Rapid response and recovery are critical. The real advantage a company can have is the immediate ability to take actions across endpoints—IT or OT—to stop the spread of malware, Brash said. “This integration of detection and response actions allows industrial organizations to significantly reduce the spread—and cost—of ransomware attacks.”
Have a plan for a conscious shutdown. Brash explained that having a plan for “conscious shutdown” to avoid an OT incident while balancing loss is an acceptable alternative to a major incident. “Incidents like the Colonial crisis have become the new norm within the critical infrastructure cybersecurity community,” he said. “As such, organizations should be adequately trained and prepared to handle incidents like this via a well-defined procedure.”
Brash noted that the ability to consolidate the security status across all systems into a common database to track and ensure protections are maintained is critical to strong cybersecurity protections. “Owners must patch, segment, harden configurations, ensure appropriate backups, and limit access to least privilege,” he said. “These core, fundamental elements of security can be the difference between being a victim or not.”
|Learn why the age of industrial IoT demands a new security paradigm.|
IoT device security
The general rise in cyberattacks threatening industry underscores the fact that “security cannot be an afterthought but rather needs to be designed and planned for at every step,” said Chris Hickman, chief security officer, at Keyfactor, a supplier of cryptography technology used to prevent network outages and secure machine identities in multi-cloud enterprises and IoT supply chains. “Good security is rarely retrofittable, especially when it comes to IoT devices. It needs to be built in as a core fundamental and planned for to exceed the anticipated lifetime of the product it is securing.”
Mark Thompson, VP of product management at Keyfactor highlighted three common mistakes Keyfactor sees being made in industry as they relate to IoT device security, and how to avoid them:
- Hardcoding credentials onto the device: Some IoT devices are limited due to hardcoded credentials, Thompson said. “This is a common outcome when manufacturers embed passwords or shared keys into firmware to help simplify development or deployment at scale.
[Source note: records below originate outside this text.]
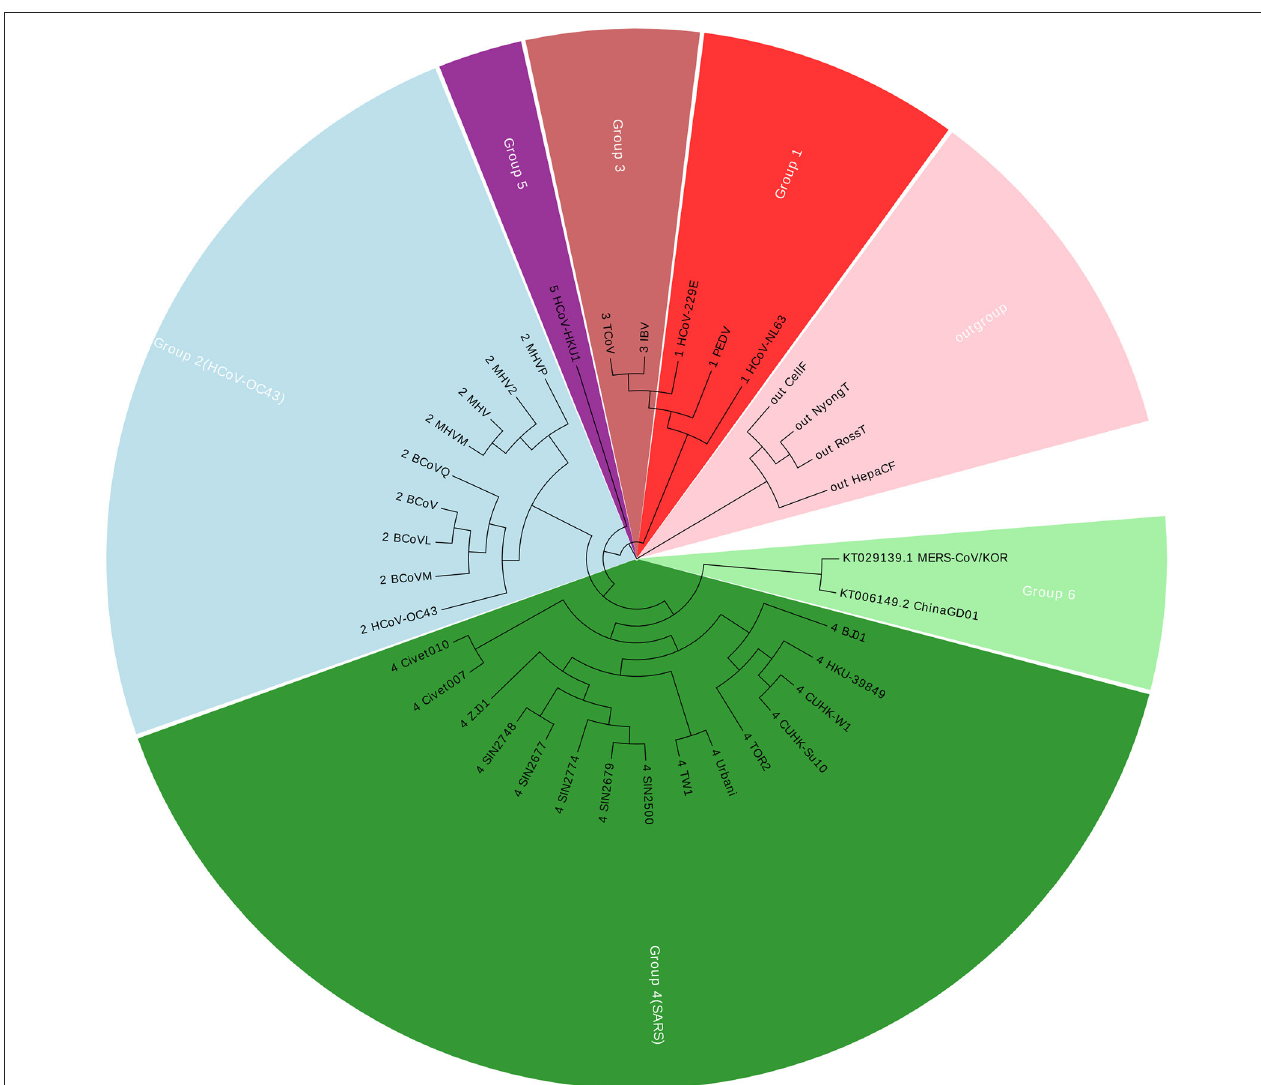
FIGURE 1 | The phylogenetic UPGMA tree using ANV method on Coronaviruses dataset.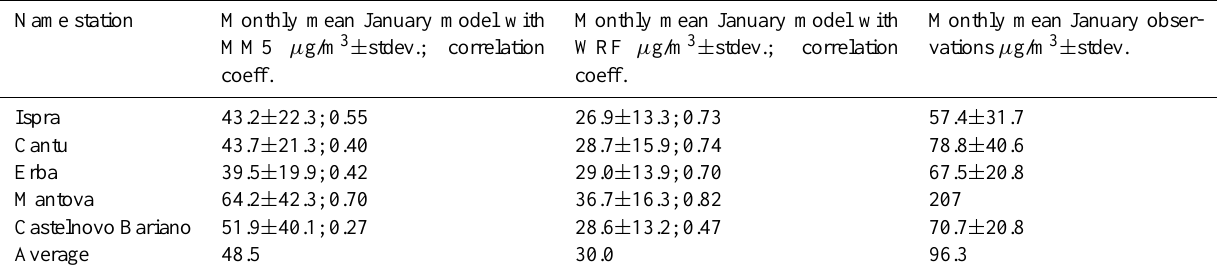
Table 4. Monthly mean PM 10 concentrations calculated by the CHIMERE model using MM5 and WRF meteorology for January 2005, including the standard deviation and the temporal correlation coefficient, together with the measurements.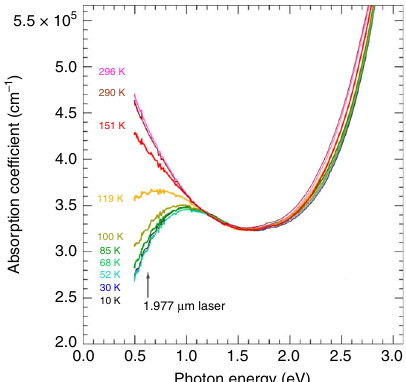
Fig. 1 Optical absorption spectra at different temperatures without external magnetic fi elds. The arrow indicates the energy of the laser used for the magneto-transmission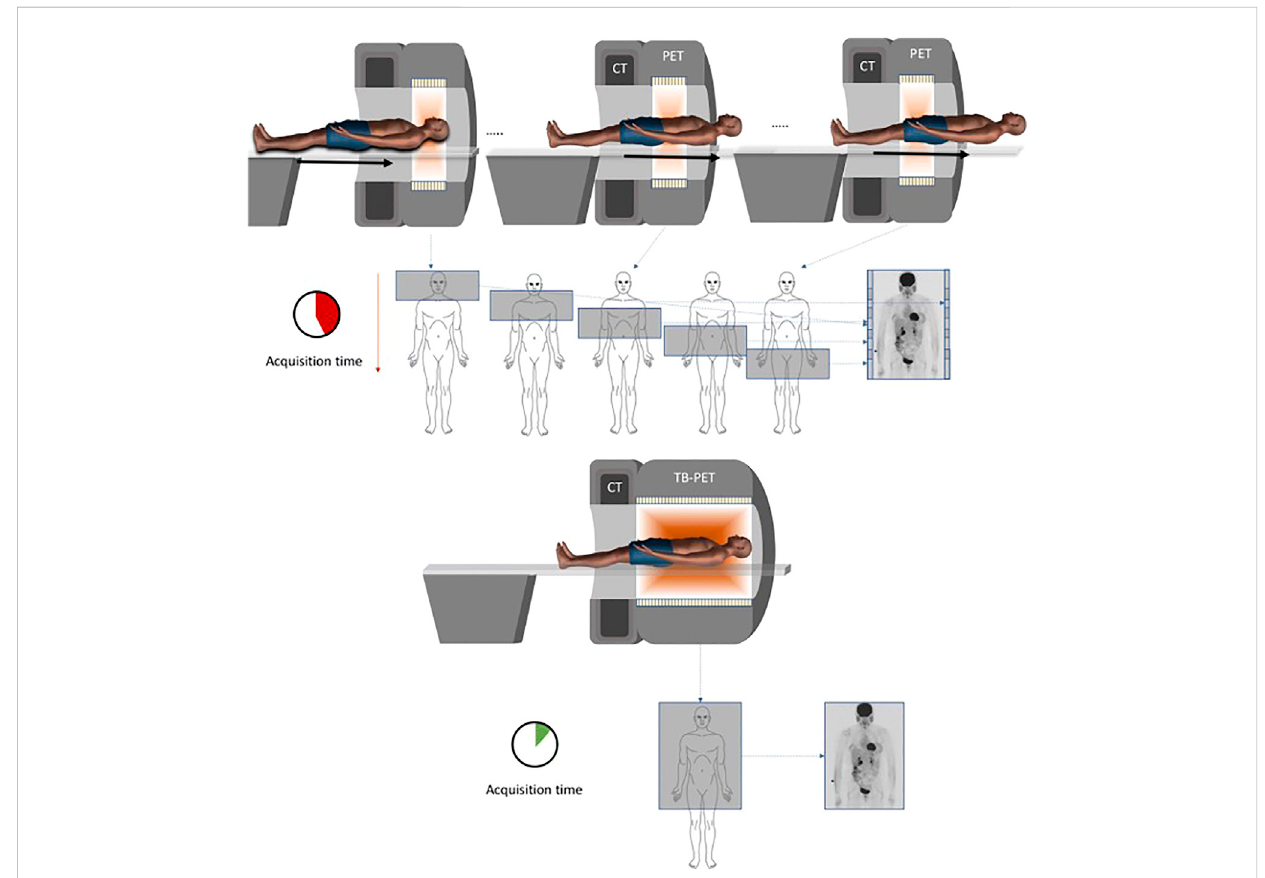
FIGURE 10 Top: Typical PET system with multiple scans to reconstruct a whole body image. Bottom: Total body PET system with a single scan to reconstruct a whole body image. Reproduced under CC-BY license 4.0 from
If [these keys are] accidentally leaked, threat actors or individuals without proper authority can access an entire fleet of devices.” To avoid this problem, Thompson recommends using strong mutual authentication between any connected devices or applications within the overall deployment.
- Unsigned firmware: Many IoT devices go to market with unsigned firmware, according to Thompson. This problem only grows as more devices connect and need firmware signing. “It’s strongly recommended that device makers sign firmware with a tightly controlled code signing certificate that only permits access to authorized individuals,” he said. “Another critical step is to keep an internal audit trail of all code signing activities. Using a trusted public-private key pair is the most effective means to secure device firmware and have the ability to check and verify the device’s signature before booting the device or installing firmware updates.”
- Weak authentication and encryption: “Implementing strong cryptographic keys and algorithms that match the device’s use case applications are critical to hardening its long-term security,” Thompson said. “Equally important is ensuring sufficient entropy to produce an encryption key; randomness in key generation is a priority through this process.”